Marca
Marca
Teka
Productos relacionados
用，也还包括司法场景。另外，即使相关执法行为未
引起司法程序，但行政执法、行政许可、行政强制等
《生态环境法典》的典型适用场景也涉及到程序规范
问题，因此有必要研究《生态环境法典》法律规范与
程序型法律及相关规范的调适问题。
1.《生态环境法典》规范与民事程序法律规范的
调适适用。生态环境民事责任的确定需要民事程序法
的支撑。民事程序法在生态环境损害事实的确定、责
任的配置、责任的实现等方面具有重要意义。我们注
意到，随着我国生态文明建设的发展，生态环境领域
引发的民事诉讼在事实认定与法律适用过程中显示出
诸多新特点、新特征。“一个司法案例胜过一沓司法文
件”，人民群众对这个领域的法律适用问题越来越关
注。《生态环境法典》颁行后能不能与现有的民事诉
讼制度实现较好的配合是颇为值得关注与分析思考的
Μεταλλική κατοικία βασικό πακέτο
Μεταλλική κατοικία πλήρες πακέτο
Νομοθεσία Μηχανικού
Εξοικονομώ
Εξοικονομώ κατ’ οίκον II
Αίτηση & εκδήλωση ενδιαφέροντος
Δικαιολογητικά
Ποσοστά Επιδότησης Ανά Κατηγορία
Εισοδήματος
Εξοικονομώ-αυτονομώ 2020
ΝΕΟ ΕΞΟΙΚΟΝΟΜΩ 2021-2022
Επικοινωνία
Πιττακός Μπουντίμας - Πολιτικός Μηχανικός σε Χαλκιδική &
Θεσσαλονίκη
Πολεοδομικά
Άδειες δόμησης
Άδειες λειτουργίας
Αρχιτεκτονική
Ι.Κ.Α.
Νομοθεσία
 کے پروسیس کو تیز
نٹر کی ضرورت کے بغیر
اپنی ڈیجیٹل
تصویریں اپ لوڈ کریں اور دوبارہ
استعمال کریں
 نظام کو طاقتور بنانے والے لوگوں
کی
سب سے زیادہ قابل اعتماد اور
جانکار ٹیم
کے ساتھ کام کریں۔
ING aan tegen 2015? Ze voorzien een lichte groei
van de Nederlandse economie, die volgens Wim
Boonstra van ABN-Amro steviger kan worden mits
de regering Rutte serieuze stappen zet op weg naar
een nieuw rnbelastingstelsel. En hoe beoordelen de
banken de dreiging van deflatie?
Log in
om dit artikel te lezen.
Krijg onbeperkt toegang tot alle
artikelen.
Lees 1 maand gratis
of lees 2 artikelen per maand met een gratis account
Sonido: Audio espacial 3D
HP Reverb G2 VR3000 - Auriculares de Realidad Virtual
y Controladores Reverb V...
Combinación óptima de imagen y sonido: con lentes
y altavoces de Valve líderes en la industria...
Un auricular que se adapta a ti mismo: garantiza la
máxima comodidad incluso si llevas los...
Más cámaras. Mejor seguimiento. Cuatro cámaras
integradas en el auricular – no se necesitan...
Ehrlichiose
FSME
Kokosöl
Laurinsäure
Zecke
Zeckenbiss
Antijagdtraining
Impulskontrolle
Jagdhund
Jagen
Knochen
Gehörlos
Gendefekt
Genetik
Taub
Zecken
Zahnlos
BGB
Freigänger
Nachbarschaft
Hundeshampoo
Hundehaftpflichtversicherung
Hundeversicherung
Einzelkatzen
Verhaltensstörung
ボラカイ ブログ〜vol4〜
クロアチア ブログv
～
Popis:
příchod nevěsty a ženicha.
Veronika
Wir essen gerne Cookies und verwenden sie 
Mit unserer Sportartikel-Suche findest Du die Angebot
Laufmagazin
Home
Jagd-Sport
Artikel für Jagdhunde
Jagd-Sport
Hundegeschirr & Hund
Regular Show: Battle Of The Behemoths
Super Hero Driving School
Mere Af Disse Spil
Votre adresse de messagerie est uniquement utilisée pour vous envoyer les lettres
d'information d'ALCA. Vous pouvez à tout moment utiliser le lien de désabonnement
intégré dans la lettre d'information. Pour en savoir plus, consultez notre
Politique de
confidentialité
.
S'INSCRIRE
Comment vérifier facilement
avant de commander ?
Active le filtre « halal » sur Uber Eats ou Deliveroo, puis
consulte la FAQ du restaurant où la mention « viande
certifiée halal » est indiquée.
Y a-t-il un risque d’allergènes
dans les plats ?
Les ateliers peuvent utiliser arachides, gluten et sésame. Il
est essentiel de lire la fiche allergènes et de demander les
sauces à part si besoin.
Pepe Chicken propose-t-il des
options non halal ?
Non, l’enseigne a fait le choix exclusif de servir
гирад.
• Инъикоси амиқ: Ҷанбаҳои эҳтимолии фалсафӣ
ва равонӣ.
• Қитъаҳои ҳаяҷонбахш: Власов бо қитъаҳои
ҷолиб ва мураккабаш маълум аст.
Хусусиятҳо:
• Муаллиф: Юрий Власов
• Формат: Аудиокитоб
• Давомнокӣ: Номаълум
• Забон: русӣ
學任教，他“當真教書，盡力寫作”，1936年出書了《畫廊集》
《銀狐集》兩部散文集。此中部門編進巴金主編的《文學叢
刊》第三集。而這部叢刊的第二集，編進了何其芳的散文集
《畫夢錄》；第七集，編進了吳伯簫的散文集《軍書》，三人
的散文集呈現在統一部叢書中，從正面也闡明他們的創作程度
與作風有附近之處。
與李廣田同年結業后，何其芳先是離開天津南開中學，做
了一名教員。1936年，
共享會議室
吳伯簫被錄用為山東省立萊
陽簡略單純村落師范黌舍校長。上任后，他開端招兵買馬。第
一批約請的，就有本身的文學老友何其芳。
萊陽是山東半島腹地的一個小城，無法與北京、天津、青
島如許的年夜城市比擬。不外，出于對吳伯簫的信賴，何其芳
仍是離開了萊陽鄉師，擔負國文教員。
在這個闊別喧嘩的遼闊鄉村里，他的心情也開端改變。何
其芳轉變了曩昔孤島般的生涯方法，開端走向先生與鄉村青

> [REQUEST]:
Give again only the lines starting at the one that contains "與李廣田同年結業后，何其芳先是離開天津南開中學，做" and running to the end of the data.

> [TASK SOLUTION]:
與李廣田同年結業后，何其芳先是離開天津南開中學，做
了一名教員。1936年，
共享會議室
吳伯簫被錄用為山東省立萊
陽簡略單純村落師范黌舍校長。上任后，他開端招兵買馬。第
一批約請的，就有本身的文學老友何其芳。
萊陽是山東半島腹地的一個小城，無法與北京、天津、青
島如許的年夜城市比擬。不外，出于對吳伯簫的信賴，何其芳
仍是離開了萊陽鄉師，擔負國文教員。
在這個闊別喧嘩的遼闊鄉村里，他的心情也開端改變。何
其芳轉變了曩昔孤島般的生涯方法，開端走向先生與鄉村青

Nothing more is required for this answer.